SUPERHUMAN DILIGENCE
It may seem superficial, but in today’s era of automated manufacture, finissage has become more important than ever in imparting value to a watch. The higher up the prestige ranks you go, the more handiwork will have gone into a movement’s finishing – it may account for more than a third of a watch’s final cost. With even the most revered houses employing computer-controlled electroerosion and multi-axis milling to create the majority of their components, exceptional hand finishing using pastes, abrasives, wooden files and superhuman diligence is now essential to maintain their reputation for handcraftsmanship.
As it happens, such working has sensible technical origins. A degree if finish is understandably necessary to the snug fit and smooth running of the wheels, pinions and cams, while in the days before tightly sealed cases, applying a textured pattern such as Côtes de Genève striping to flat surfaces ensured that invading dust didn’t slide easily into the bearings and clog things up. But nearly all varieties of polish are purely cosmetic; beauty for beauty’s sake, and for the sake of the sheer labour involved.

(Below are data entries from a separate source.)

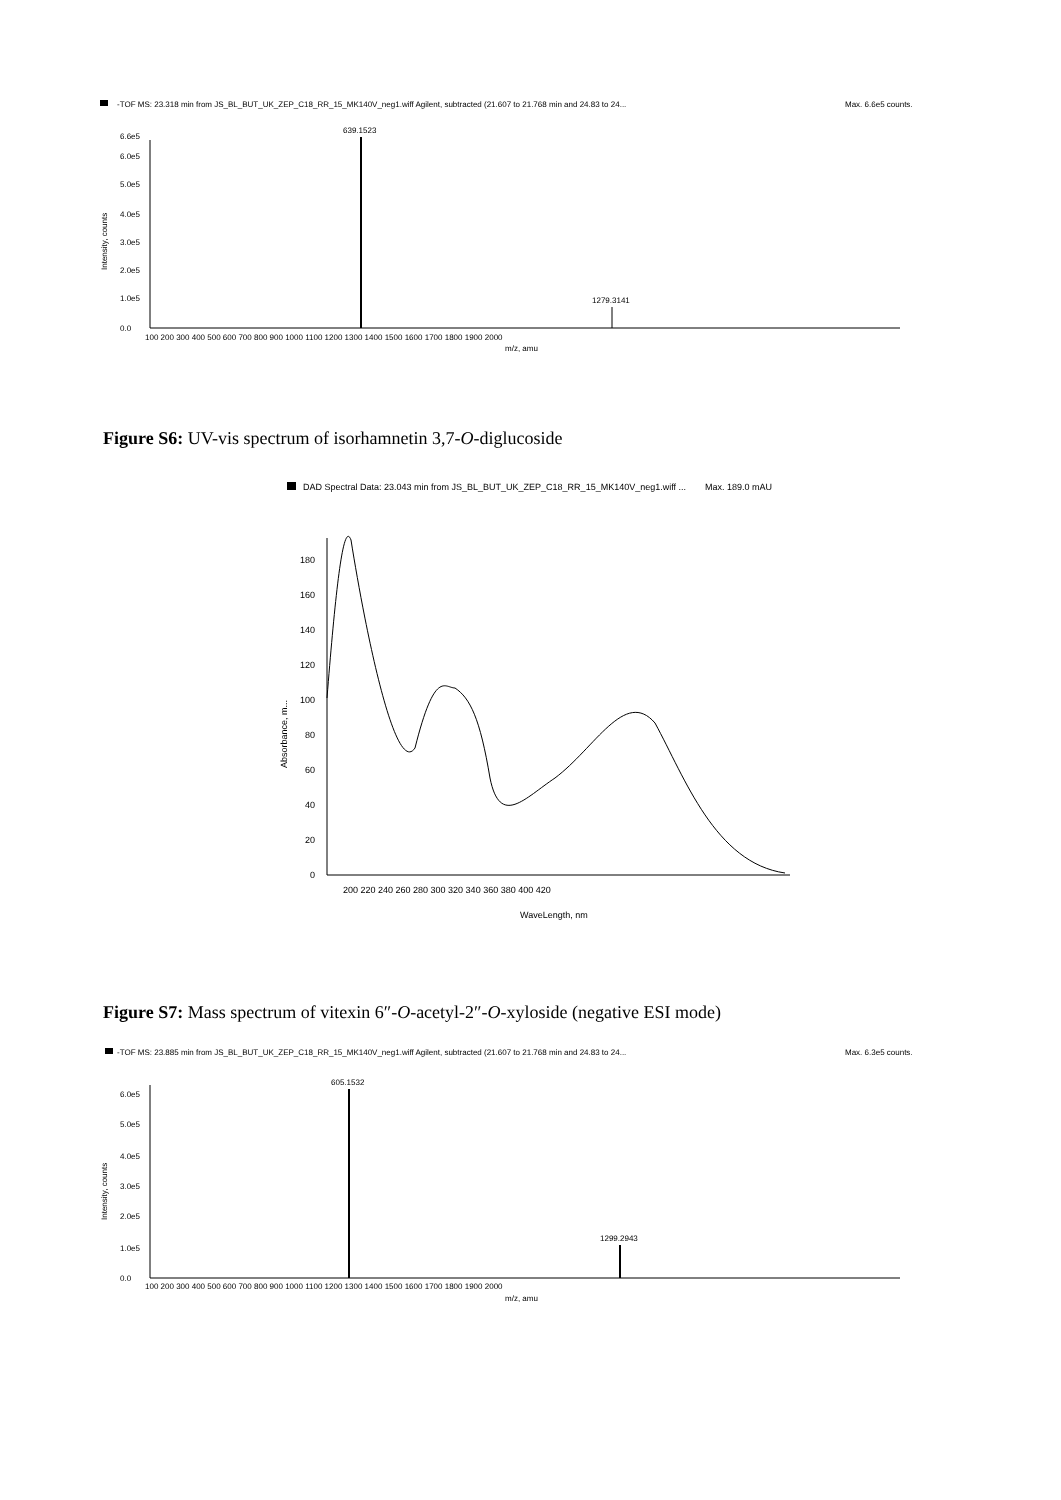-TOF MS: 23.318 min from JS_BL_BUT_UK_ZEP_C18_RR_15_MK140V_neg1.wiff Agilent, subtracted (21.607 to 21.768 min and 24.83 to 24...
Max. 6.6e5 counts.
639.1523
1279.3141
0.0
1.0e5
2.0e5
3.0e5
4.0e5
5.0e5
6.0e5
6.6e5
100 200 300 400 500 600 700 800 900 1000 1100 1200 1300 1400 1500 1600 1700 1800 1900 2000
m/z, amu
Intensity, counts
Figure S6: UV-vis spectrum of isorhamnetin 3,7-O-diglucoside
DAD Spectral Data: 23.043 min from JS_BL_BUT_UK_ZEP_C18_RR_15_MK140V_neg1.wiff ...
Max. 189.0 mAU
0
20
40
60
80
100
120
140
160
180
200 220 240 260 280 300 320 340 360 380 400 420
WaveLength, nm
Absorbance, m...
Figure S7: Mass spectrum of vitexin 6″-O-acetyl-2″-O-xyloside (negative ESI mode)
-TOF MS: 23.885 min from JS_BL_BUT_UK_ZEP_C18_RR_15_MK140V_neg1.wiff Agilent, subtracted (21.607 to 21.768 min and 24.83 to 24...
Max. 6.3e5 counts.
605.1532
1299.2943
0.0
1.0e5
2.0e5
3.0e5
4.0e5
5.0e5
6.0e5
100 200 300 400 500 600 700 800 900 1000 1100 1200 1300 1400 1500 1600 1700 1800 1900 2000
m/z, amu
Intensity, counts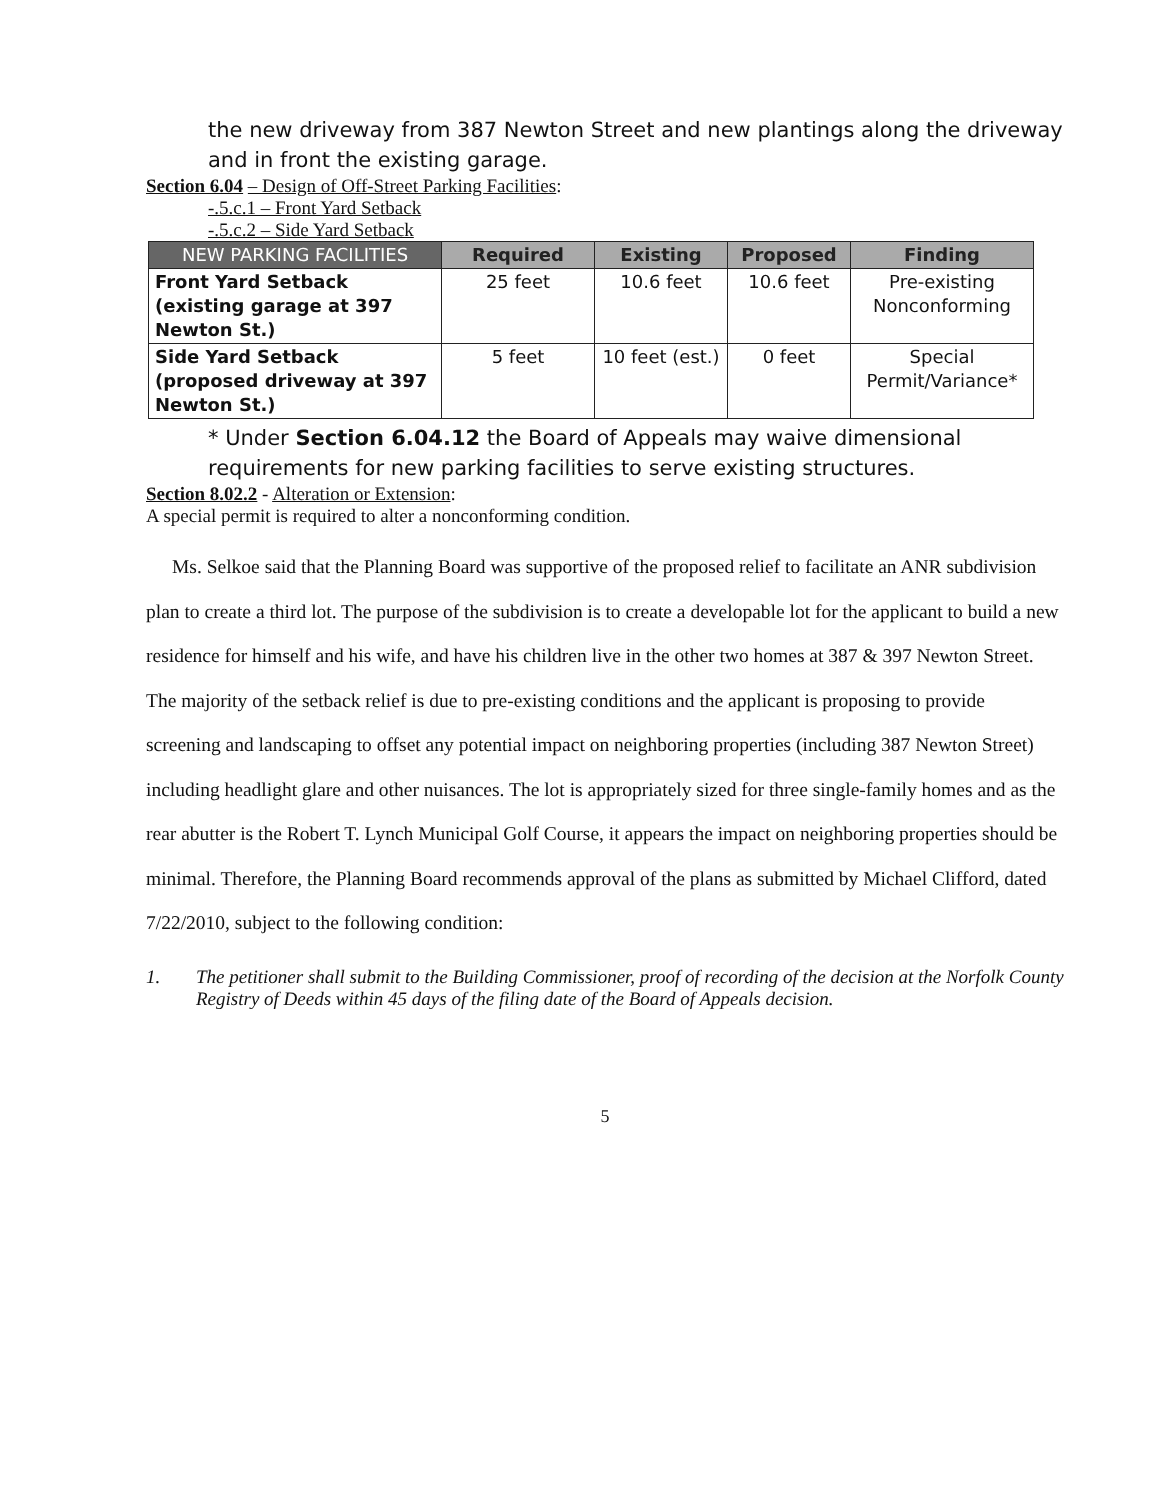the new driveway from 387 Newton Street and new plantings along the driveway and in front the existing garage.
Section 6.04 – Design of Off-Street Parking Facilities:
-.5.c.1 – Front Yard Setback
-.5.c.2 – Side Yard Setback
| NEW PARKING FACILITIES | Required | Existing | Proposed | Finding |
| --- | --- | --- | --- | --- |
| Front Yard Setback (existing garage at 397 Newton St.) | 25 feet | 10.6 feet | 10.6 feet | Pre-existing Nonconforming |
| Side Yard Setback (proposed driveway at 397 Newton St.) | 5 feet | 10 feet (est.) | 0 feet | Special Permit/Variance* |
* Under Section 6.04.12 the Board of Appeals may waive dimensional requirements for new parking facilities to serve existing structures.
Section 8.02.2 - Alteration or Extension:
A special permit is required to alter a nonconforming condition.
Ms. Selkoe said that the Planning Board was supportive of the proposed relief to facilitate an ANR subdivision plan to create a third lot. The purpose of the subdivision is to create a developable lot for the applicant to build a new residence for himself and his wife, and have his children live in the other two homes at 387 & 397 Newton Street. The majority of the setback relief is due to pre-existing conditions and the applicant is proposing to provide screening and landscaping to offset any potential impact on neighboring properties (including 387 Newton Street) including headlight glare and other nuisances. The lot is appropriately sized for three single-family homes and as the rear abutter is the Robert T. Lynch Municipal Golf Course, it appears the impact on neighboring properties should be minimal. Therefore, the Planning Board recommends approval of the plans as submitted by Michael Clifford, dated 7/22/2010, subject to the following condition:
1. The petitioner shall submit to the Building Commissioner, proof of recording of the decision at the Norfolk County Registry of Deeds within 45 days of the filing date of the Board of Appeals decision.
5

The question is, with automation becoming better and more widely accepted, would the traditions of hand finishing continue if the artist’s subtlety of touch could be replaced by a machine? It’s difficult to be sure, but for now at least the finisher’s future is safe, as there are still polishing techniques that a machine cannot replicate: step forward the notoriously tricksy intersection of two acute-angled edges or the evenly contoured serpentine edge, as seen on the main gearwheel sitting proud of a Patek Philippe minute repeater tourbillon.
ARTISTS
But most importantly, a machine is not a human. These watches are personalised by artists, and thereby endowed with tremendous emotional value before you’ve even worn it, let alone passed it onto your son. That’s as integral a quality as any to an haute horlogerie watch.
1 Bevelling / chamfering
A particularly meticulous finish that highlights the rim of watch parts by eliminating the edge between the surface and the flanks with a wooden grinding wheel and diamond paste. Angles are where the true skill of the beveller can be judged, so high-end watch components feature more angles than are strictly necessary. It takes seven days to bring the bridges of Girard Perregaux’s Three Gold Bridges to a flawless gleam, keeping the chamfer width constant and its edges parallel.
2 Côtes de Genève
Perfectly parallel Geneva waves – named after the waves lapping on the shores of Lake Geneva, and often applied manually with rotating boxwood pads covered with abrasive paste – are the most common form of finish. Like a freshly mowed lawn, they form a satisfying pattern of alternating light and dark stripes, lending coherence to disparate bridges when aligned precisely.
3 Snailing
Rather like a hurricane viewed from above, snail polishing can be spotted as a shimmering vortex, usually decorating a flat circular surface like a winding barrel.
4 Perlage
A dimpled pattern of overlapping circles, which is applied by dabbing a spinning rubber tip onto flat metal surfaces.
5 Black polishing
A technique that takes years to master, black polish is so-called for its extreme level of shine – either bright white or jet black, depending on how you angle the of the component. The result should be totally scratch-free, even under magnification.